DIRECTIONS
Your task is to transcribe the data in full.

ENTRIES PROVIDED

========

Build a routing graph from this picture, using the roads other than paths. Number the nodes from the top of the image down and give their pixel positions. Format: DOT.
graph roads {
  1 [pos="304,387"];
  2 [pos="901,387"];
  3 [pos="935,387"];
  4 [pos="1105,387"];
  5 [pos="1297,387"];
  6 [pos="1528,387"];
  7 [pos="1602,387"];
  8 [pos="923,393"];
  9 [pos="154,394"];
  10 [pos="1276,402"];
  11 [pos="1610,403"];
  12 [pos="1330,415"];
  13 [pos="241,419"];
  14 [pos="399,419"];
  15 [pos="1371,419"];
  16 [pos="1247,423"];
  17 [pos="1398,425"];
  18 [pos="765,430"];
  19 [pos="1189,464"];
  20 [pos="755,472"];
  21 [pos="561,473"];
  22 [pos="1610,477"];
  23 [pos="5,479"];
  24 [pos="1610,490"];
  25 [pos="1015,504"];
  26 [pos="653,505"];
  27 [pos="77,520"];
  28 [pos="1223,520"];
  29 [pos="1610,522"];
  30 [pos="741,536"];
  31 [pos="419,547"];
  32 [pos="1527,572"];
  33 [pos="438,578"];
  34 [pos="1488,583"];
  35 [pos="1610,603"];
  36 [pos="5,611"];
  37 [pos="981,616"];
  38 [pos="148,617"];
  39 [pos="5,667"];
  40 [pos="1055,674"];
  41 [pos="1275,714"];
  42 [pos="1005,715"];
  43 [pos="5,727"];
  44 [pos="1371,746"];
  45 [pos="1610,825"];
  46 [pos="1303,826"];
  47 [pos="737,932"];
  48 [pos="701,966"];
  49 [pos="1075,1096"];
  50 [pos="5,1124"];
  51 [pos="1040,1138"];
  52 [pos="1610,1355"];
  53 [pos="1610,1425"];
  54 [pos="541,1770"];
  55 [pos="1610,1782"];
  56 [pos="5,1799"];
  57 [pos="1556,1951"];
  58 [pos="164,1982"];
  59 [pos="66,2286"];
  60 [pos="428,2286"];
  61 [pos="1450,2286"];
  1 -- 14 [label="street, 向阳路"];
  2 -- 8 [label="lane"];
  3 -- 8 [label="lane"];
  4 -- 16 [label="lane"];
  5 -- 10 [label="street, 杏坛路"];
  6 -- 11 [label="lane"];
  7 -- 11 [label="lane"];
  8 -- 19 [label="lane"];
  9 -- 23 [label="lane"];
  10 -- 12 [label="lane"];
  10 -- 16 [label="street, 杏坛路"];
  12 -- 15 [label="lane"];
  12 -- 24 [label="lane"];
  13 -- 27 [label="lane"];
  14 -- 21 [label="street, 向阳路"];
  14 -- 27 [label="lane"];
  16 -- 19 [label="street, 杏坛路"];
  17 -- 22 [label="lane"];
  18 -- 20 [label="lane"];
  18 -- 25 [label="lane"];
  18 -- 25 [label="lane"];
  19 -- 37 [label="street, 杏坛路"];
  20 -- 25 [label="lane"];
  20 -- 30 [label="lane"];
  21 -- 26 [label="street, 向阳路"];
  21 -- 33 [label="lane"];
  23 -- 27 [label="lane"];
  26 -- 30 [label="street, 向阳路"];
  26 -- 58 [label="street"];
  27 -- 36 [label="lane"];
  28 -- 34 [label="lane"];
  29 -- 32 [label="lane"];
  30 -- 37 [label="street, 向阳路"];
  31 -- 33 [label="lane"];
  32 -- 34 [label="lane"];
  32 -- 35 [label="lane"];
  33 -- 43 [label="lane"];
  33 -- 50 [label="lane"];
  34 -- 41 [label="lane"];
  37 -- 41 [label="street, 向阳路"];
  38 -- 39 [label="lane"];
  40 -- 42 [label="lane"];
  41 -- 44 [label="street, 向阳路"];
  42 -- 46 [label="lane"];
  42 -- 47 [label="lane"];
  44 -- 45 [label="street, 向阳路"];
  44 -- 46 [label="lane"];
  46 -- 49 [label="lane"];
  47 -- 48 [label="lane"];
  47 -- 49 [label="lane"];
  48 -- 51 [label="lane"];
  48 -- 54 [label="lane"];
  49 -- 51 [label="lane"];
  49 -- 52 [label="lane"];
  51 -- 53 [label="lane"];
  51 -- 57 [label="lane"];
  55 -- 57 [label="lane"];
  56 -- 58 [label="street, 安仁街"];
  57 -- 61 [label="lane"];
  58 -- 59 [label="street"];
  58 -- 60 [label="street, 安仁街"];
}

========

SOLUTION FOR THIS TASK
Build a routing graph from this picture, using the roads other than paths. Number the nodes from the top of the image down and give their pixel positions. Format: DOT.
graph roads {
  1 [pos="304,387"];
  2 [pos="901,387"];
  3 [pos="935,387"];
  4 [pos="1105,387"];
  5 [pos="1297,387"];
  6 [pos="1528,387"];
  7 [pos="1602,387"];
  8 [pos="923,393"];
  9 [pos="154,394"];
  10 [pos="1276,402"];
  11 [pos="1610,403"];
  12 [pos="1330,415"];
  13 [pos="241,419"];
  14 [pos="399,419"];
  15 [pos="1371,419"];
  16 [pos="1247,423"];
  17 [pos="1398,425"];
  18 [pos="765,430"];
  19 [pos="1189,464"];
  20 [pos="755,472"];
  21 [pos="561,473"];
  22 [pos="1610,477"];
  23 [pos="5,479"];
  24 [pos="1610,490"];
  25 [pos="1015,504"];
  26 [pos="653,505"];
  27 [pos="77,520"];
  28 [pos="1223,520"];
  29 [pos="1610,522"];
  30 [pos="741,536"];
  31 [pos="419,547"];
  32 [pos="1527,572"];
  33 [pos="438,578"];
  34 [pos="1488,583"];
  35 [pos="1610,603"];
  36 [pos="5,611"];
  37 [pos="981,616"];
  38 [pos="148,617"];
  39 [pos="5,667"];
  40 [pos="1055,674"];
  41 [pos="1275,714"];
  42 [pos="1005,715"];
  43 [pos="5,727"];
  44 [pos="1371,746"];
  45 [pos="1610,825"];
  46 [pos="1303,826"];
  47 [pos="737,932"];
  48 [pos="701,966"];
  49 [pos="1075,1096"];
  50 [pos="5,1124"];
  51 [pos="1040,1138"];
  52 [pos="1610,1355"];
  53 [pos="1610,1425"];
  54 [pos="541,1770"];
  55 [pos="1610,1782"];
  56 [pos="5,1799"];
  57 [pos="1556,1951"];
  58 [pos="164,1982"];
  59 [pos="66,2286"];
  60 [pos="428,2286"];
  61 [pos="1450,2286"];
  1 -- 14 [label="street, 向阳路"];
  2 -- 8 [label="lane"];
  3 -- 8 [label="lane"];
  4 -- 16 [label="lane"];
  5 -- 10 [label="street, 杏坛路"];
  6 -- 11 [label="lane"];
  7 -- 11 [label="lane"];
  8 -- 19 [label="lane"];
  9 -- 23 [label="lane"];
  10 -- 12 [label="lane"];
  10 -- 16 [label="street, 杏坛路"];
  12 -- 15 [label="lane"];
  12 -- 24 [label="lane"];
  13 -- 27 [label="lane"];
  14 -- 21 [label="street, 向阳路"];
  14 -- 27 [label="lane"];
  16 -- 19 [label="street, 杏坛路"];
  17 -- 22 [label="lane"];
  18 -- 20 [label="lane"];
  18 -- 25 [label="lane"];
  18 -- 25 [label="lane"];
  19 -- 37 [label="street, 杏坛路"];
  20 -- 25 [label="lane"];
  20 -- 30 [label="lane"];
  21 -- 26 [label="street, 向阳路"];
  21 -- 33 [label="lane"];
  23 -- 27 [label="lane"];
  26 -- 30 [label="street, 向阳路"];
  26 -- 58 [label="street"];
  27 -- 36 [label="lane"];
  28 -- 34 [label="lane"];
  29 -- 32 [label="lane"];
  30 -- 37 [label="street, 向阳路"];
  31 -- 33 [label="lane"];
  32 -- 34 [label="lane"];
  32 -- 35 [label="lane"];
  33 -- 43 [label="lane"];
  33 -- 50 [label="lane"];
  34 -- 41 [label="lane"];
  37 -- 41 [label="street, 向阳路"];
  38 -- 39 [label="lane"];
  40 -- 42 [label="lane"];
  41 -- 44 [label="street, 向阳路"];
  42 -- 46 [label="lane"];
  42 -- 47 [label="lane"];
  44 -- 45 [label="street, 向阳路"];
  44 -- 46 [label="lane"];
  46 -- 49 [label="lane"];
  47 -- 48 [label="lane"];
  47 -- 49 [label="lane"];
  48 -- 51 [label="lane"];
  48 -- 54 [label="lane"];
  49 -- 51 [label="lane"];
  49 -- 52 [label="lane"];
  51 -- 53 [label="lane"];
  51 -- 57 [label="lane"];
  55 -- 57 [label="lane"];
  56 -- 58 [label="street, 安仁街"];
  57 -- 61 [label="lane"];
  58 -- 59 [label="street"];
  58 -- 60 [label="street, 安仁街"];
}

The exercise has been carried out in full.